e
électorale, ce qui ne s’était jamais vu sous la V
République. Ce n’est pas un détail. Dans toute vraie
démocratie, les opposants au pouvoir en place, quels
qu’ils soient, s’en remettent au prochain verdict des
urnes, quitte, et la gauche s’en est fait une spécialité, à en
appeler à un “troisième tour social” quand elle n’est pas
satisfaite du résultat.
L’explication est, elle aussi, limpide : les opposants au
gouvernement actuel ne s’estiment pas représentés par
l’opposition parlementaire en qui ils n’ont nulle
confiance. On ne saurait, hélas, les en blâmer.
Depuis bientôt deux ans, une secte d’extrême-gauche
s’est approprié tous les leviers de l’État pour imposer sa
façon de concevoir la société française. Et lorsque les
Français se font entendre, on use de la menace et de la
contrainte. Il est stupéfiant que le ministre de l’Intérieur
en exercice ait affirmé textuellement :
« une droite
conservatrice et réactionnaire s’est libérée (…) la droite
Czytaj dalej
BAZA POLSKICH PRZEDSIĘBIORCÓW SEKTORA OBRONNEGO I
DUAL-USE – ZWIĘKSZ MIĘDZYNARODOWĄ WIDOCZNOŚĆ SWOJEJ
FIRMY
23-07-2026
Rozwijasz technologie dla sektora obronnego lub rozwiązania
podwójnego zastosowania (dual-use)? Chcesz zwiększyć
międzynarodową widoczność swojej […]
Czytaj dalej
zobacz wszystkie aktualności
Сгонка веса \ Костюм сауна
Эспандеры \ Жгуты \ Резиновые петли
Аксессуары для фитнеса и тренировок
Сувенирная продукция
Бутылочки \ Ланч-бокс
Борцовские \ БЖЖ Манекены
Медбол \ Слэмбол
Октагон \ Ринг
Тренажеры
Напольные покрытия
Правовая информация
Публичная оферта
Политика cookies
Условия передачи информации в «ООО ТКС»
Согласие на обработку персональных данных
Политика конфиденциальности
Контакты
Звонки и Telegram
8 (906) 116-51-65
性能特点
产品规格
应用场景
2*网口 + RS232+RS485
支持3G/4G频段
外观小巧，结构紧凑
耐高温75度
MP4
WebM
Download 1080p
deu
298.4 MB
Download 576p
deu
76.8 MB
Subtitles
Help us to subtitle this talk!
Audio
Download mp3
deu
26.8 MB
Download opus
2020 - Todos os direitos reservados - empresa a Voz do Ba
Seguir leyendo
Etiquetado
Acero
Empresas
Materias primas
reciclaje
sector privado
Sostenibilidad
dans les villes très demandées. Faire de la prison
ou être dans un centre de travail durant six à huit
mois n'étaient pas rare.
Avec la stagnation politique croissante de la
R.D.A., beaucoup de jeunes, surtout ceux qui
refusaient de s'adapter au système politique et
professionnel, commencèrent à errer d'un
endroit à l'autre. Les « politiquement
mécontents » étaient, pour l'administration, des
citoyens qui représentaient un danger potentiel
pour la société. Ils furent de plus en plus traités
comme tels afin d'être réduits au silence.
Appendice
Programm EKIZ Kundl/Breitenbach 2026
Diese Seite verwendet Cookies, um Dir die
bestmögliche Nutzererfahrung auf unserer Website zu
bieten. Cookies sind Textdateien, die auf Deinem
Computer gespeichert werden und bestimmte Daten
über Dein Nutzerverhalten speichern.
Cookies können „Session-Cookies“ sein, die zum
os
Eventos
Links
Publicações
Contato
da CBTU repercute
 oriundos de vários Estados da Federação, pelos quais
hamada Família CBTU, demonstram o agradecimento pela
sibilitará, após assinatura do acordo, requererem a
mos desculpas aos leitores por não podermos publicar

-*-*-

WHAT YOU NEED TO DO - Give back the whole listing above, identical in every line.

ANSWER SECTION -
e
électorale, ce qui ne s’était jamais vu sous la V
République. Ce n’est pas un détail. Dans toute vraie
démocratie, les opposants au pouvoir en place, quels
qu’ils soient, s’en remettent au prochain verdict des
urnes, quitte, et la gauche s’en est fait une spécialité, à en
appeler à un “troisième tour social” quand elle n’est pas
satisfaite du résultat.
L’explication est, elle aussi, limpide : les opposants au
gouvernement actuel ne s’estiment pas représentés par
l’opposition parlementaire en qui ils n’ont nulle
confiance. On ne saurait, hélas, les en blâmer.
Depuis bientôt deux ans, une secte d’extrême-gauche
s’est approprié tous les leviers de l’État pour imposer sa
façon de concevoir la société française. Et lorsque les
Français se font entendre, on use de la menace et de la
contrainte. Il est stupéfiant que le ministre de l’Intérieur
en exercice ait affirmé textuellement :
« une droite
conservatrice et réactionnaire s’est libérée (…) la droite
Czytaj dalej
BAZA POLSKICH PRZEDSIĘBIORCÓW SEKTORA OBRONNEGO I
DUAL-USE – ZWIĘKSZ MIĘDZYNARODOWĄ WIDOCZNOŚĆ SWOJEJ
FIRMY
23-07-2026
Rozwijasz technologie dla sektora obronnego lub rozwiązania
podwójnego zastosowania (dual-use)? Chcesz zwiększyć
międzynarodową widoczność swojej […]
Czytaj dalej
zobacz wszystkie aktualności
Сгонка веса \ Костюм сауна
Эспандеры \ Жгуты \ Резиновые петли
Аксессуары для фитнеса и тренировок
Сувенирная продукция
Бутылочки \ Ланч-бокс
Борцовские \ БЖЖ Манекены
Медбол \ Слэмбол
Октагон \ Ринг
Тренажеры
Напольные покрытия
Правовая информация
Публичная оферта
Политика cookies
Условия передачи информации в «ООО ТКС»
Согласие на обработку персональных данных
Политика конфиденциальности
Контакты
Звонки и Telegram
8 (906) 116-51-65
性能特点
产品规格
应用场景
2*网口 + RS232+RS485
支持3G/4G频段
外观小巧，结构紧凑
耐高温75度
MP4
WebM
Download 1080p
deu
298.4 MB
Download 576p
deu
76.8 MB
Subtitles
Help us to subtitle this talk!
Audio
Download mp3
deu
26.8 MB
Download opus
2020 - Todos os direitos reservados - empresa a Voz do Ba
Seguir leyendo
Etiquetado
Acero
Empresas
Materias primas
reciclaje
sector privado
Sostenibilidad
dans les villes très demandées. Faire de la prison
ou être dans un centre de travail durant six à huit
mois n'étaient pas rare.
Avec la stagnation politique croissante de la
R.D.A., beaucoup de jeunes, surtout ceux qui
refusaient de s'adapter au système politique et
professionnel, commencèrent à errer d'un
endroit à l'autre. Les « politiquement
mécontents » étaient, pour l'administration, des
citoyens qui représentaient un danger potentiel
pour la société. Ils furent de plus en plus traités
comme tels afin d'être réduits au silence.
Appendice
Programm EKIZ Kundl/Breitenbach 2026
Diese Seite verwendet Cookies, um Dir die
bestmögliche Nutzererfahrung auf unserer Website zu
bieten. Cookies sind Textdateien, die auf Deinem
Computer gespeichert werden und bestimmte Daten
über Dein Nutzerverhalten speichern.
Cookies können „Session-Cookies“ sein, die zum
os
Eventos
Links
Publicações
Contato
da CBTU repercute
 oriundos de vários Estados da Federação, pelos quais
hamada Família CBTU, demonstram o agradecimento pela
sibilitará, após assinatura do acordo, requererem a
mos desculpas aos leitores por não podermos publicar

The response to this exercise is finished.